THE INPUT:
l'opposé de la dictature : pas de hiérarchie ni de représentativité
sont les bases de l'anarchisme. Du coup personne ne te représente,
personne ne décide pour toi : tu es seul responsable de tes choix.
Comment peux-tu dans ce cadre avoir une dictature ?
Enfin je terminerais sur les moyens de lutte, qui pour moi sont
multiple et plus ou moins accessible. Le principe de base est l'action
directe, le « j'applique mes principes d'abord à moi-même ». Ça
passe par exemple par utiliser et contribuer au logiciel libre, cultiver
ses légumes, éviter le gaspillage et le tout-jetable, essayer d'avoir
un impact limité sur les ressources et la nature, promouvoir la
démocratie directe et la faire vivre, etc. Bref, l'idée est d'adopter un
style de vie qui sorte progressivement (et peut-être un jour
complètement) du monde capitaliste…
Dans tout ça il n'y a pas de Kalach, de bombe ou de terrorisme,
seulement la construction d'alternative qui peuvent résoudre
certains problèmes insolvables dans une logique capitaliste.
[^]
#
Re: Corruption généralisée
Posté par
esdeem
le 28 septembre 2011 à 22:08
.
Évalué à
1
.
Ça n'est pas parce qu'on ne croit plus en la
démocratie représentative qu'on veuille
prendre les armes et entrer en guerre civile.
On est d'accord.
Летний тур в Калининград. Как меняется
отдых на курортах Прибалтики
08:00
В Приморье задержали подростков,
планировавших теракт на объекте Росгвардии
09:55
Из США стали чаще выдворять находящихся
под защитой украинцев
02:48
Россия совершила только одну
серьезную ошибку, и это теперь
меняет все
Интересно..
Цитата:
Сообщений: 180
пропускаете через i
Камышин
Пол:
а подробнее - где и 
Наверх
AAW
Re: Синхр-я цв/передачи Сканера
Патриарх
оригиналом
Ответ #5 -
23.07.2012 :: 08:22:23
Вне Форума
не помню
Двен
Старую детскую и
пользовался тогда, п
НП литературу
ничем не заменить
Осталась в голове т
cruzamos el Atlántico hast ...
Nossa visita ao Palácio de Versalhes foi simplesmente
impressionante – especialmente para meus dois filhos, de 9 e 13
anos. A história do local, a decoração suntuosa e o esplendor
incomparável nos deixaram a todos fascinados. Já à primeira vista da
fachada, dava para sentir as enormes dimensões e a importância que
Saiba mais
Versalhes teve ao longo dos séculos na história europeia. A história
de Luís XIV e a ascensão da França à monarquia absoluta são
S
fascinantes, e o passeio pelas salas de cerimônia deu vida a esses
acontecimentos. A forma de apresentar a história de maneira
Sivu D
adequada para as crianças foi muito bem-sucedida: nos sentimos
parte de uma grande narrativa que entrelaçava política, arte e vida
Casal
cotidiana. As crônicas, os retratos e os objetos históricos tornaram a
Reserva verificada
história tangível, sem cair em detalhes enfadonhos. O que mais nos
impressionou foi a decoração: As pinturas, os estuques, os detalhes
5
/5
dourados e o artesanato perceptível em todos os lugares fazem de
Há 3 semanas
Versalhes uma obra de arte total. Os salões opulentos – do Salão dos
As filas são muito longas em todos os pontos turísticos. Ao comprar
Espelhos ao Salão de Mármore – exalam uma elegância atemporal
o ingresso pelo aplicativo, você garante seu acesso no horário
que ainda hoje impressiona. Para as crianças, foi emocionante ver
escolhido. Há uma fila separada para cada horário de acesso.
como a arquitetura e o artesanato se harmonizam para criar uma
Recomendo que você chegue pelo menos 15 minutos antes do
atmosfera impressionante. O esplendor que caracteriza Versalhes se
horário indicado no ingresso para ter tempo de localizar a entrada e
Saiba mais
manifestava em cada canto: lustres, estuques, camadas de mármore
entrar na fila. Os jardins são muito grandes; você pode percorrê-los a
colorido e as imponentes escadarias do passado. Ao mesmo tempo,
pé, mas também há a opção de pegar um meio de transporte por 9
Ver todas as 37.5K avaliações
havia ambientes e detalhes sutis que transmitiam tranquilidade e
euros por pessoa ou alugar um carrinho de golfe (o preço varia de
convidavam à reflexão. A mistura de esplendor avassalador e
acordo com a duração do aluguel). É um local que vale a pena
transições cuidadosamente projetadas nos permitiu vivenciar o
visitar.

WHAT NEEDS TO BE DONE: Output exactly one stretch of the listing: from the line containing "ses légumes, éviter" through the line containing "Осталась в голове т", both end lines included.

SOLUTION TO THE EXERCISE:
ses légumes, éviter le gaspillage et le tout-jetable, essayer d'avoir
un impact limité sur les ressources et la nature, promouvoir la
démocratie directe et la faire vivre, etc. Bref, l'idée est d'adopter un
style de vie qui sorte progressivement (et peut-être un jour
complètement) du monde capitaliste…
Dans tout ça il n'y a pas de Kalach, de bombe ou de terrorisme,
seulement la construction d'alternative qui peuvent résoudre
certains problèmes insolvables dans une logique capitaliste.
[^]
#
Re: Corruption généralisée
Posté par
esdeem
le 28 septembre 2011 à 22:08
.
Évalué à
1
.
Ça n'est pas parce qu'on ne croit plus en la
démocratie représentative qu'on veuille
prendre les armes et entrer en guerre civile.
On est d'accord.
Летний тур в Калининград. Как меняется
отдых на курортах Прибалтики
08:00
В Приморье задержали подростков,
планировавших теракт на объекте Росгвардии
09:55
Из США стали чаще выдворять находящихся
под защитой украинцев
02:48
Россия совершила только одну
серьезную ошибку, и это теперь
меняет все
Интересно..
Цитата:
Сообщений: 180
пропускаете через i
Камышин
Пол:
а подробнее - где и 
Наверх
AAW
Re: Синхр-я цв/передачи Сканера
Патриарх
оригиналом
Ответ #5 -
23.07.2012 :: 08:22:23
Вне Форума
не помню
Двен
Старую детскую и
пользовался тогда, п
НП литературу
ничем не заменить
Осталась в голове т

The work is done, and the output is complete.